* Begin DOCUMENT SEGMENT *

Nominating and Corporate Governance Committee
IDEX CORPORATION
CHARTER OF THE
NOMINATING AND CORPORATE GOVERNANCE COMMITTEE
Organization
The Nominating and Corporate Governance Committee of IDEX Corporation (the "Company") shall consist of at least two directors, each of whom shall be independent as such term is defined by the New York Stock Exchange. Committee members shall be appointed by the Board of Directors on the recommendation of the Nominating and Corporate Governance Committee. Committee members shall hold their offices for one year and until their successors are elected and qualified, or until their earlier resignation or removal, with or without cause, by the Board of Directors. All vacancies in the Committee shall be filled by the Board. The Board shall designate one of the members as Chairman of the Committee, and the Committee shall keep a separate book of minutes of their proceedings and actions.
The Committee shall meet periodically, as deemed necessary by the Chairman of the Committee. All meetings shall be at the call of the Chairman of the Committee. A majority of the members of the Committee shall constitute a quorum for the transaction of business.
The Committee may form one or more subcommittees, each of which may take such actions as may be delegated by the Committee. The Committee shall periodically report on its activities to the Board and make such recommendations and findings as it deems appropriate. The Committee members shall perform an annual evaluation of the Committee. The Committee may, in its sole discretion and at the Company's expense, retain and terminate legal, accounting or other consultants or experts, including search firms, it deems necessary in the performance of its duties and without having to seek the approval of the Board.

* End DOCUMENT SEGMENT *
* Begin RECORDED INFORMATION *

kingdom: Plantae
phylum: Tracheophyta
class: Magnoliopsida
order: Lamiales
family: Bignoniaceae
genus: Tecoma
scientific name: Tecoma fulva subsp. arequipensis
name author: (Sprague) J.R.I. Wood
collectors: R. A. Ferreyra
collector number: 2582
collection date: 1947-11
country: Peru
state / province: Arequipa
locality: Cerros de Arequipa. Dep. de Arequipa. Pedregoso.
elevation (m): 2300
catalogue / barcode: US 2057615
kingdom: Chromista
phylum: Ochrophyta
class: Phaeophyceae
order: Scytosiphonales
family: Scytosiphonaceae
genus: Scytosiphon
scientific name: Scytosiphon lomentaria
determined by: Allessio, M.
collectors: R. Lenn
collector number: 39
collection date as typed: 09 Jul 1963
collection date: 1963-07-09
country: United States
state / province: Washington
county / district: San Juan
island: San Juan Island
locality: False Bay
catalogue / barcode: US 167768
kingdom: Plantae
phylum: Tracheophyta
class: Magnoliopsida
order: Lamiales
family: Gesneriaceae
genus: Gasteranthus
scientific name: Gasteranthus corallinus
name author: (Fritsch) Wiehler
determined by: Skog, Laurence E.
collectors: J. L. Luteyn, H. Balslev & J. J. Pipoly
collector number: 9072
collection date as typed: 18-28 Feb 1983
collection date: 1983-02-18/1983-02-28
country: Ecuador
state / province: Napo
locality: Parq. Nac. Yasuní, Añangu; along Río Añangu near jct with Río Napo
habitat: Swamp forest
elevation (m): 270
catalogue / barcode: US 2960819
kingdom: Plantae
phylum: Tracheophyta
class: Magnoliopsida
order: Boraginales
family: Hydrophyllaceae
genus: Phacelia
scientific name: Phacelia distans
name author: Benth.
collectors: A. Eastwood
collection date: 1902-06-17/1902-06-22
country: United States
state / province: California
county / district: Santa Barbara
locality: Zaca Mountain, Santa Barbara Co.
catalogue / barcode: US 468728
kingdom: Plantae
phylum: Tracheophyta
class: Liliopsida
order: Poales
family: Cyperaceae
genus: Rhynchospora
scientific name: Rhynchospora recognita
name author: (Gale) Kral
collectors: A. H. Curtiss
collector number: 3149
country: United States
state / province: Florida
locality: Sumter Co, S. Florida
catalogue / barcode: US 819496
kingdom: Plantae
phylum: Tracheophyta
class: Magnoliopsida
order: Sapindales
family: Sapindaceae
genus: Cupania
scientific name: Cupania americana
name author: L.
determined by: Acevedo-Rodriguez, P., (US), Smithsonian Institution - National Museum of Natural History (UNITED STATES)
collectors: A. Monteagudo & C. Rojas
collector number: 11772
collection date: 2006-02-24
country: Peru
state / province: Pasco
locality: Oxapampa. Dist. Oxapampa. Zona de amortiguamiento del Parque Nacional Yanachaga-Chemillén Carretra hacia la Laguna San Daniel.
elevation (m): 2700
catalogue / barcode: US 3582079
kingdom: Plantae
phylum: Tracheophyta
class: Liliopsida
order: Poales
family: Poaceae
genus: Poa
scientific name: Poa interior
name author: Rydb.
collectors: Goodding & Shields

* End RECORDED INFORMATION *

■ **WORK TO COMPLETE**
Answer these questions about the committee charter:
(a) What is the minimum number of directors the Committee must have?
(b) Whose call are all meetings held at?
(c) How often do the Committee members evaluate the Committee?

■ **EXERCISE RESPONSE**
(a) At least two directors.
(b) The Chairman of the Committee.
(c) Once a year.